[Task description]: Could you write out all of the data again, word for word?

···

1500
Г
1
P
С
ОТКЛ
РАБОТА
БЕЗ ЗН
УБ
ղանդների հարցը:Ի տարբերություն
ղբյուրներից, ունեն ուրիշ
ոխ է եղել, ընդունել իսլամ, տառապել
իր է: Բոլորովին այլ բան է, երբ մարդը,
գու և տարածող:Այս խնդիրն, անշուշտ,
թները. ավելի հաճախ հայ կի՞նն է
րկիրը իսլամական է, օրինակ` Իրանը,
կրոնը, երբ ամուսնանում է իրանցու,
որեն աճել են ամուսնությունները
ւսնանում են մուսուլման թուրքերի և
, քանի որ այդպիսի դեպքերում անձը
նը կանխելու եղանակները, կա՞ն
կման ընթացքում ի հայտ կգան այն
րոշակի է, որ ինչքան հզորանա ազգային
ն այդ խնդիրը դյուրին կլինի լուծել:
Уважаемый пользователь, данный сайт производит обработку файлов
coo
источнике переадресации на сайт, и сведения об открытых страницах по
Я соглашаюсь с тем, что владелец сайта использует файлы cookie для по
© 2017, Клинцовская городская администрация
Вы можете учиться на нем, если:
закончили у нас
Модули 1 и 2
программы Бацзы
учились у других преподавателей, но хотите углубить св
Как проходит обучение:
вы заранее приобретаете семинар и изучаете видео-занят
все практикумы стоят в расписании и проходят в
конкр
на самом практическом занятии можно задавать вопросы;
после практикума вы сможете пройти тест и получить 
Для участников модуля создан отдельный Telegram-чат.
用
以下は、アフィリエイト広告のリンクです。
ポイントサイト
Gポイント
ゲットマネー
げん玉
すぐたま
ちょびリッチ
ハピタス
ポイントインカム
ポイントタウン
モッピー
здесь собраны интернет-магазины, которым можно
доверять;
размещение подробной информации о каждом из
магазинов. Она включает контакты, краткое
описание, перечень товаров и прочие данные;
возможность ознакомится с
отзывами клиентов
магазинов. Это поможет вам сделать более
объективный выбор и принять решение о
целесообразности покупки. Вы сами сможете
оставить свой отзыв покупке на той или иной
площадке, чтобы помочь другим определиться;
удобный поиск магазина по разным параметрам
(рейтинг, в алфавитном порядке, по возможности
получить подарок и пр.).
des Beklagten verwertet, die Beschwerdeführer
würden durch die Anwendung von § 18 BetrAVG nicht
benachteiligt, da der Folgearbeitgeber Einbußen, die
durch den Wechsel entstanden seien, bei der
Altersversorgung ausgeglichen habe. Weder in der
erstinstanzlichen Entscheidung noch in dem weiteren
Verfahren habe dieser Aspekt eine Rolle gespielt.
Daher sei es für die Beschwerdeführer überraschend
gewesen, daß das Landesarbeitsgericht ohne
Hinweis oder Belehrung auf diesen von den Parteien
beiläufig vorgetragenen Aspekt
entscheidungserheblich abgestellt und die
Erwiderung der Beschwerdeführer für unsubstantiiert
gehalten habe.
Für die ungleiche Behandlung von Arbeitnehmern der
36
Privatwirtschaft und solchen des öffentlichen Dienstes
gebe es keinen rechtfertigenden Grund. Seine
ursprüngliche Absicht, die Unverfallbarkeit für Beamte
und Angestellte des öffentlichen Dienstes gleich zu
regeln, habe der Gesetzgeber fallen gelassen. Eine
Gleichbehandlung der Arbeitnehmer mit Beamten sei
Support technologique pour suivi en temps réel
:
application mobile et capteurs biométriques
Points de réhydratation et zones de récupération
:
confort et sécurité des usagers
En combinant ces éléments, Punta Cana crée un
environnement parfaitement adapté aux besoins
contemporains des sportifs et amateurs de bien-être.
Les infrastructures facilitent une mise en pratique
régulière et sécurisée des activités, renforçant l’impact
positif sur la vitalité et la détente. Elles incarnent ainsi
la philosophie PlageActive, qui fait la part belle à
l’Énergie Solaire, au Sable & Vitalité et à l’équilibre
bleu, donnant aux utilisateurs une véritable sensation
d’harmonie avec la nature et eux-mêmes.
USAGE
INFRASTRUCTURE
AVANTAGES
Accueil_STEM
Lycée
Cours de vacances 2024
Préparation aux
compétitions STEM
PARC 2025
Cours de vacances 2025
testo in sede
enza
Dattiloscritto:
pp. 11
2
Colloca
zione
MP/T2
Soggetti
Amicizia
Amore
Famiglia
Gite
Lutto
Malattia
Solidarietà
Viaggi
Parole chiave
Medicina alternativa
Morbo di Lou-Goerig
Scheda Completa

···

[Written answer]:
1500
Г
1
P
С
ОТКЛ
РАБОТА
БЕЗ ЗН
УБ
ղանդների հարցը:Ի տարբերություն
ղբյուրներից, ունեն ուրիշ
ոխ է եղել, ընդունել իսլամ, տառապել
իր է: Բոլորովին այլ բան է, երբ մարդը,
գու և տարածող:Այս խնդիրն, անշուշտ,
թները. ավելի հաճախ հայ կի՞նն է
րկիրը իսլամական է, օրինակ` Իրանը,
կրոնը, երբ ամուսնանում է իրանցու,
որեն աճել են ամուսնությունները
ւսնանում են մուսուլման թուրքերի և
, քանի որ այդպիսի դեպքերում անձը
նը կանխելու եղանակները, կա՞ն
կման ընթացքում ի հայտ կգան այն
րոշակի է, որ ինչքան հզորանա ազգային
ն այդ խնդիրը դյուրին կլինի լուծել:
Уважаемый пользователь, данный сайт производит обработку файлов
coo
источнике переадресации на сайт, и сведения об открытых страницах по
Я соглашаюсь с тем, что владелец сайта использует файлы cookie для по
© 2017, Клинцовская городская администрация
Вы можете учиться на нем, если:
закончили у нас
Модули 1 и 2
программы Бацзы
учились у других преподавателей, но хотите углубить св
Как проходит обучение:
вы заранее приобретаете семинар и изучаете видео-занят
все практикумы стоят в расписании и проходят в
конкр
на самом практическом занятии можно задавать вопросы;
после практикума вы сможете пройти тест и получить 
Для участников модуля создан отдельный Telegram-чат.
用
以下は、アフィリエイト広告のリンクです。
ポイントサイト
Gポイント
ゲットマネー
げん玉
すぐたま
ちょびリッチ
ハピタス
ポイントインカム
ポイントタウン
モッピー
здесь собраны интернет-магазины, которым можно
доверять;
размещение подробной информации о каждом из
магазинов. Она включает контакты, краткое
описание, перечень товаров и прочие данные;
возможность ознакомится с
отзывами клиентов
магазинов. Это поможет вам сделать более
объективный выбор и принять решение о
целесообразности покупки. Вы сами сможете
оставить свой отзыв покупке на той или иной
площадке, чтобы помочь другим определиться;
удобный поиск магазина по разным параметрам
(рейтинг, в алфавитном порядке, по возможности
получить подарок и пр.).
des Beklagten verwertet, die Beschwerdeführer
würden durch die Anwendung von § 18 BetrAVG nicht
benachteiligt, da der Folgearbeitgeber Einbußen, die
durch den Wechsel entstanden seien, bei der
Altersversorgung ausgeglichen habe. Weder in der
erstinstanzlichen Entscheidung noch in dem weiteren
Verfahren habe dieser Aspekt eine Rolle gespielt.
Daher sei es für die Beschwerdeführer überraschend
gewesen, daß das Landesarbeitsgericht ohne
Hinweis oder Belehrung auf diesen von den Parteien
beiläufig vorgetragenen Aspekt
entscheidungserheblich abgestellt und die
Erwiderung der Beschwerdeführer für unsubstantiiert
gehalten habe.
Für die ungleiche Behandlung von Arbeitnehmern der
36
Privatwirtschaft und solchen des öffentlichen Dienstes
gebe es keinen rechtfertigenden Grund. Seine
ursprüngliche Absicht, die Unverfallbarkeit für Beamte
und Angestellte des öffentlichen Dienstes gleich zu
regeln, habe der Gesetzgeber fallen gelassen. Eine
Gleichbehandlung der Arbeitnehmer mit Beamten sei
Support technologique pour suivi en temps réel
:
application mobile et capteurs biométriques
Points de réhydratation et zones de récupération
:
confort et sécurité des usagers
En combinant ces éléments, Punta Cana crée un
environnement parfaitement adapté aux besoins
contemporains des sportifs et amateurs de bien-être.
Les infrastructures facilitent une mise en pratique
régulière et sécurisée des activités, renforçant l’impact
positif sur la vitalité et la détente. Elles incarnent ainsi
la philosophie PlageActive, qui fait la part belle à
l’Énergie Solaire, au Sable & Vitalité et à l’équilibre
bleu, donnant aux utilisateurs une véritable sensation
d’harmonie avec la nature et eux-mêmes.
USAGE
INFRASTRUCTURE
AVANTAGES
Accueil_STEM
Lycée
Cours de vacances 2024
Préparation aux
compétitions STEM
PARC 2025
Cours de vacances 2025
testo in sede
enza
Dattiloscritto:
pp. 11
2
Colloca
zione
MP/T2
Soggetti
Amicizia
Amore
Famiglia
Gite
Lutto
Malattia
Solidarietà
Viaggi
Parole chiave
Medicina alternativa
Morbo di Lou-Goerig
Scheda Completa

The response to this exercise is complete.